DBJ conference to examine private equity, SME and innovation
L-R: Audrey Richards, Project Coordinator, DBJ’s Ja Venture Capital Programme; Milverton Reynolds, Managing Director of the Development Bank of Jamaica; Adriana La Valley, Chief of Operations at IDB Invest; and Senator Aubyn Hill who serves as Executive Director of Economic Growth Council pause for a photo op at last Wednesday’s launch of the DBJ’s 2019 Conference on Private Equity and Infrastructure Development.
The Development Bank of Jamaica (DBJ) has announced that it will again be hosting its major international conference this year aimed at highlighting the readiness and attractiveness of local investment opportunities as it brings together regional and international experts to discuss key issues impacting the continued growth of the country through public-private partnerships, innovation, entrepreneurship and the emerging private equity and venture capital markets.
Under the theme, "Delivering economic growth through partnerships: Financing Regional Infrastructure, SMEs & Innovation", the conference will run over three days, June 10th-12th, at The Jamaica Pegasus, and targets entrepreneurs, start-ups and small-to-medium-sized enterprises, as well as stakeholders within the private equity, venture capital, public-private partnerships and Jamaica’s infrastructure development space.
Milverton Reynolds (left), Managing Director of the Development Bank of Jamaica (DBJ), greets Senator Aubyn Hill who serves as Executive Director of Economic Growth Council.
It is anticipated that approximately 300 local and international stakeholders, including experienced practitioners and private sector investors and project developers from Canada, the United Kingdom, Jamaica, Barbados, Trinidad and Tobago and the Bahamas, will be in attendance, each day, to discuss, deliberate and share best practices on key subject matters.
Milverton Reynolds, Managing Director of the Development Bank of Jamaica, said, “Our gallery of speakers and presenters are among the very best local, regional and international practitioners, and they will address a number of poignant questions on growth in the Jamaican economy, how can it be facilitated by utilising public-private partnerships and privatisation of government assets, how to incorporate climate resilience in infrastructure asset development, the use of private equity and venture capital to spur economic growth, the financing of infrastructure, SMEs and innovation.”
This fifth DBJ conference will build on the successes of previous ones, led by DBJ’s Jamaica Venture Capital Programme (JVCP) as the bank has hosted keynote presenters such as: Paul Ahlstrom, Venture Capitalist, Founder and CEO of Alta Ventures, USA; Dr.
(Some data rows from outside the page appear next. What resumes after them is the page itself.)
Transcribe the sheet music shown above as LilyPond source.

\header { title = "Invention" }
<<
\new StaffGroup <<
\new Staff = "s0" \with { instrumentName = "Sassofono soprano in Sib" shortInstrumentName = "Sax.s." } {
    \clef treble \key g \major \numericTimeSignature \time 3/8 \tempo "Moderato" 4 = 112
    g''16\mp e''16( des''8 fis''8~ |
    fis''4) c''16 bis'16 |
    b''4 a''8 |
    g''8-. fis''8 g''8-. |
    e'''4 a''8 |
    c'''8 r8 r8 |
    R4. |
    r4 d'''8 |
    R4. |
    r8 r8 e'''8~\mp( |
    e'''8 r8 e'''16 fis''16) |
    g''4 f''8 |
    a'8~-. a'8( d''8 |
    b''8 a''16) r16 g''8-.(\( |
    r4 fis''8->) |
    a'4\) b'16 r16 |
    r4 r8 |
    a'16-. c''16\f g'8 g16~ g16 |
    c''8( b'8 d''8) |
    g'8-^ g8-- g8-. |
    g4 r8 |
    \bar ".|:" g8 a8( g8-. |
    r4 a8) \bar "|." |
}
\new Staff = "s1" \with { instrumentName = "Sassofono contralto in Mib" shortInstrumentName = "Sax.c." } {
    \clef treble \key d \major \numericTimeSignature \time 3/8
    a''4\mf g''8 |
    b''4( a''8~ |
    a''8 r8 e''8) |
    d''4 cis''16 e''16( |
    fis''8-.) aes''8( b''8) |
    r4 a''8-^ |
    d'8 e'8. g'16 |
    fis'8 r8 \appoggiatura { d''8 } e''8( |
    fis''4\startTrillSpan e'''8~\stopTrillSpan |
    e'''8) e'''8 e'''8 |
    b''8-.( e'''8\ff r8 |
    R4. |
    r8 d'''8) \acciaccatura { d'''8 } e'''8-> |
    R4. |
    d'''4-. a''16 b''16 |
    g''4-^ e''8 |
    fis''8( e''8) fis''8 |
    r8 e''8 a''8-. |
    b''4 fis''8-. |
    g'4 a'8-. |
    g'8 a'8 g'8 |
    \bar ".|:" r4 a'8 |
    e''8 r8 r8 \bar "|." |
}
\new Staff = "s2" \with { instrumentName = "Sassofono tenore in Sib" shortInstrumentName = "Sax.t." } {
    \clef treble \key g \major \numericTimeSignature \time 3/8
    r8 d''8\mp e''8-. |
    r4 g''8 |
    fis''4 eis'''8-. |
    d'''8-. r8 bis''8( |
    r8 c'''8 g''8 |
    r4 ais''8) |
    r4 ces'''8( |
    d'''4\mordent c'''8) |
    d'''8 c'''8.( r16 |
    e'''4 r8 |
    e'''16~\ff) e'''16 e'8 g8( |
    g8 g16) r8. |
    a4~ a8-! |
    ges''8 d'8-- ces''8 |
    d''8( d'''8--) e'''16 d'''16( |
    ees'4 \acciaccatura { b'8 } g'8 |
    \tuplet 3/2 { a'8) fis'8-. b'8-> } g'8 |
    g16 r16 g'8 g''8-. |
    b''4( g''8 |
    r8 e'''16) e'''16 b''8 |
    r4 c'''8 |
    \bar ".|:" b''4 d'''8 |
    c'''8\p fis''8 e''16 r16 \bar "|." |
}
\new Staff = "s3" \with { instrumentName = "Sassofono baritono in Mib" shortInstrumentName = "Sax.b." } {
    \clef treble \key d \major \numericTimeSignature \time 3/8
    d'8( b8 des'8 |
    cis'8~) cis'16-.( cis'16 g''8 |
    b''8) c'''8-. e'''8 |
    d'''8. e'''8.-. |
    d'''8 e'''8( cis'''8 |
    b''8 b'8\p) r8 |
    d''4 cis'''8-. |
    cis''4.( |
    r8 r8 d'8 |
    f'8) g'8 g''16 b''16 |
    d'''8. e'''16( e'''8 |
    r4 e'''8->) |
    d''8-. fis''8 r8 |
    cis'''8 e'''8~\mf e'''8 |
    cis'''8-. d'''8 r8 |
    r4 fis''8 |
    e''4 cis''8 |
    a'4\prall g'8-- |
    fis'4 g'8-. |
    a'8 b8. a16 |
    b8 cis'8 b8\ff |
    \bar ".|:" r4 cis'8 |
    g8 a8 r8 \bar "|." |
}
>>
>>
Josh Lerner, Harvard professor and renowned private equity expert; and Chinedu Echeruo, tech entrepreneur and founder of HopStop.com; in 2013, 2014 and 2016 respectively. Since 2017, the conference has also been expanded through a strategic partnership between the JVCP and another DBJ Division, the Public-Private Partnerships & Privatisation Division.
From L-R: Audrey Richards, Project Coordinator, DBJ’s Jamaica Venture Capital Programme; Milverton Reynolds, Managing Director of the Development Bank of Jamaica; Adriana La Valley, Chief of Operations at IDB Invest; Denise Arana, Gen. Manager, DBJ’s Public-Private Partnerships & Privatisation; Melvin Smith, Project Manager, Foundations for Competitiveness & Growth Project (FCGP); Lesley Ann Dixon Ennevor, Trade Commissioner, and Richard York, Senior Trade Commissioner at the Canadian High Commission in Jamaica .
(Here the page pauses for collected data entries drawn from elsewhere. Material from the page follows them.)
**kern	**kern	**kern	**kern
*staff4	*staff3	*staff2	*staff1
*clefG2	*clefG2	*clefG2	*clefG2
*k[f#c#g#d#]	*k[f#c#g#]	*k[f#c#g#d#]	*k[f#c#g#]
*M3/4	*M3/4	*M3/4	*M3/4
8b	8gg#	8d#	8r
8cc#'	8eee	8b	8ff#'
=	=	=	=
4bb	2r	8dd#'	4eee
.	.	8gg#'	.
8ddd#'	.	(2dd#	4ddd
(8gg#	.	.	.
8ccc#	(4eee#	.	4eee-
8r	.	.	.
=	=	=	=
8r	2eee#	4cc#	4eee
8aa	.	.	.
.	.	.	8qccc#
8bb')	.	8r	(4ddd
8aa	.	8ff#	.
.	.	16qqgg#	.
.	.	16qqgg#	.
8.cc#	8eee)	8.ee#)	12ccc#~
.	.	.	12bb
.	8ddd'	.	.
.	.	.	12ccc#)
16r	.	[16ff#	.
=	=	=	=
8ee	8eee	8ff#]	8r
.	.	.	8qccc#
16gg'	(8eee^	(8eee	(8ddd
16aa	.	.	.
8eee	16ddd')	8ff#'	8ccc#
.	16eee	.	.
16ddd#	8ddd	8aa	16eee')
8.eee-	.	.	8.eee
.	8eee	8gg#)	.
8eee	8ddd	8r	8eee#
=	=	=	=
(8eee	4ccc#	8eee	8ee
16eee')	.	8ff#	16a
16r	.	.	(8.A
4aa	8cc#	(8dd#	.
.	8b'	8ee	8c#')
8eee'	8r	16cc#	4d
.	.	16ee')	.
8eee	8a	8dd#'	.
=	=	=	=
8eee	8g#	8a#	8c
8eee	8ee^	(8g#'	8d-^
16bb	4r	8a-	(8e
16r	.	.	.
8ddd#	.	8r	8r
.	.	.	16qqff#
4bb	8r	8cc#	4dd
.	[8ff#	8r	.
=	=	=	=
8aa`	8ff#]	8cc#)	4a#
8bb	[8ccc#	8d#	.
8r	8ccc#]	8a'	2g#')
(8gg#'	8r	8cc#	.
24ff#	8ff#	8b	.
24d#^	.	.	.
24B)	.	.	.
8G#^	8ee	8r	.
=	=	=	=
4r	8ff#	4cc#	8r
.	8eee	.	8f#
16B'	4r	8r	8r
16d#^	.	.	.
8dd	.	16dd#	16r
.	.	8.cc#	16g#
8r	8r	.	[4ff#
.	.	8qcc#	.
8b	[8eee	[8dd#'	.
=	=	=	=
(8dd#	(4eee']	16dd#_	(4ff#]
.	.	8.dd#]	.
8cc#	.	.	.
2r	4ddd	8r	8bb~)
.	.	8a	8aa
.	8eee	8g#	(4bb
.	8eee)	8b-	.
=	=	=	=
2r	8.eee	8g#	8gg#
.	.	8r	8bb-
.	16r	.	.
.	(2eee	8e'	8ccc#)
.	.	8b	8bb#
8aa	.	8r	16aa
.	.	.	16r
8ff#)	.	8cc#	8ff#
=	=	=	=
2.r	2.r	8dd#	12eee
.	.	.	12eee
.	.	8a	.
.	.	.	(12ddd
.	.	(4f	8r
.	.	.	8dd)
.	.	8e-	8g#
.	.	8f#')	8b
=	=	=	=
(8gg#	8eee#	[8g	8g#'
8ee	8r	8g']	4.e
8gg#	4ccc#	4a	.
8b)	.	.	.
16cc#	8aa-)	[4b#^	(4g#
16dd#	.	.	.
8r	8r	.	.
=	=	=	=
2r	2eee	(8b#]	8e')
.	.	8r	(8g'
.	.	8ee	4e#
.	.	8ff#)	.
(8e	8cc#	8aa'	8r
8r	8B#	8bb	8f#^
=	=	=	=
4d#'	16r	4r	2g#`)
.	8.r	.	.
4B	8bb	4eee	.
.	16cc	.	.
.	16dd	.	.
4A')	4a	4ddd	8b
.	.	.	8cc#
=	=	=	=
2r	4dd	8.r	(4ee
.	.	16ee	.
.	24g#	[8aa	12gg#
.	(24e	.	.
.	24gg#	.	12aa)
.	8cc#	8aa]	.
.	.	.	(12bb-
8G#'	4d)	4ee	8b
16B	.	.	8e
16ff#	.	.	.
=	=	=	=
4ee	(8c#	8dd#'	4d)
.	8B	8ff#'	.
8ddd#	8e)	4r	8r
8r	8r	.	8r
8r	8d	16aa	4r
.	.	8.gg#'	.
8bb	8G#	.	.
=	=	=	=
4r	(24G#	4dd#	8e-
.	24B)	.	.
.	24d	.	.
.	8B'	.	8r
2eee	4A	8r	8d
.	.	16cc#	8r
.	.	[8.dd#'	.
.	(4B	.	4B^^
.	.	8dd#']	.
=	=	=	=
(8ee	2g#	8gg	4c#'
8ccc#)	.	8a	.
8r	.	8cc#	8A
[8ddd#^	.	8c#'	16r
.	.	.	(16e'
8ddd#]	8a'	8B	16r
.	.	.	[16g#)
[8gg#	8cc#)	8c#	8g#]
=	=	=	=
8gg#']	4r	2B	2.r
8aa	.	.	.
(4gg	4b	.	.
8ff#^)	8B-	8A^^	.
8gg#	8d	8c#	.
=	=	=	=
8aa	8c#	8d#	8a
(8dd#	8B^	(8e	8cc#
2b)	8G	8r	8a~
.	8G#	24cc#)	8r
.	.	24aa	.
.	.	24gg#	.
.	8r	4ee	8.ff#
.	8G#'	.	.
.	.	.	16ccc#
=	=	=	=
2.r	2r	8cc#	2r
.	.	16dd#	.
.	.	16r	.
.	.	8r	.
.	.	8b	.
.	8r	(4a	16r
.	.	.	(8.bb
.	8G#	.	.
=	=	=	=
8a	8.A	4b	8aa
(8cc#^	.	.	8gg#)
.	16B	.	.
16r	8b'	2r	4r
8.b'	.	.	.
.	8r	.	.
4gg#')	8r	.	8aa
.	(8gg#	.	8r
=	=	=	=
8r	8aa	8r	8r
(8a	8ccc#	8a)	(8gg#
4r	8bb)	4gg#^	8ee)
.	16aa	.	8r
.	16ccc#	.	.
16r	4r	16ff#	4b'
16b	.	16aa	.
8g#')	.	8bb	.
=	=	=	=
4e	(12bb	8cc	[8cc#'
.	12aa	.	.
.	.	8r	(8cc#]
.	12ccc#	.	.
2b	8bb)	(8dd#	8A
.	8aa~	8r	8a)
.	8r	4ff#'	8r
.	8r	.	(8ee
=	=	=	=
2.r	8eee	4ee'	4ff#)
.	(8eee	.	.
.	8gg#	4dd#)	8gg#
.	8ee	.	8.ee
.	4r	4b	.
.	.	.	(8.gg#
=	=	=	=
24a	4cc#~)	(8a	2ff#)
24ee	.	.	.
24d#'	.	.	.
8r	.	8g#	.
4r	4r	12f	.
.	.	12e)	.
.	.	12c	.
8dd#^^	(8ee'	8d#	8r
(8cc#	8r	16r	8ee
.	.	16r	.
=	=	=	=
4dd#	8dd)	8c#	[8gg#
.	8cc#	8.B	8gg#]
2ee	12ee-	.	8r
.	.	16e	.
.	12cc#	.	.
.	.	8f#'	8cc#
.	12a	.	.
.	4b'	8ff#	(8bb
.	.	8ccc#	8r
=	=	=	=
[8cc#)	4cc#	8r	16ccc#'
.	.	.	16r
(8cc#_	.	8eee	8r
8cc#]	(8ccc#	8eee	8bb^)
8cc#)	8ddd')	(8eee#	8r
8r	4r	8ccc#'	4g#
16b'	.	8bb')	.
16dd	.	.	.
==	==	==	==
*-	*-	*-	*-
One of the partners at this year conference is the Canadian High Commission, which boasts a commercial relationship with the region valued at over $2 billion per year in just merchandise trade.
Richard York, Commercial Counselor & Senior Trade Commissioner, Canadian High Commission in Jamaica, said at the conference’s launch last Wednesday, “I don’t think it’s any secret that Jamaica is a very important partner for Canada in the region; we have very good bilateral trade in Jamaica. In fact, Canada is one of the only countries with which Jamaica has a trade surplus. We look forward to continuing to share Canadian experience and best practices with our partners here in Jamaica, but even more importantly to work to develop opportunities for Canadian and local companies to collaborate on building the infrastructure needed to boost economic growth and sustainable development for all Jamaicans.”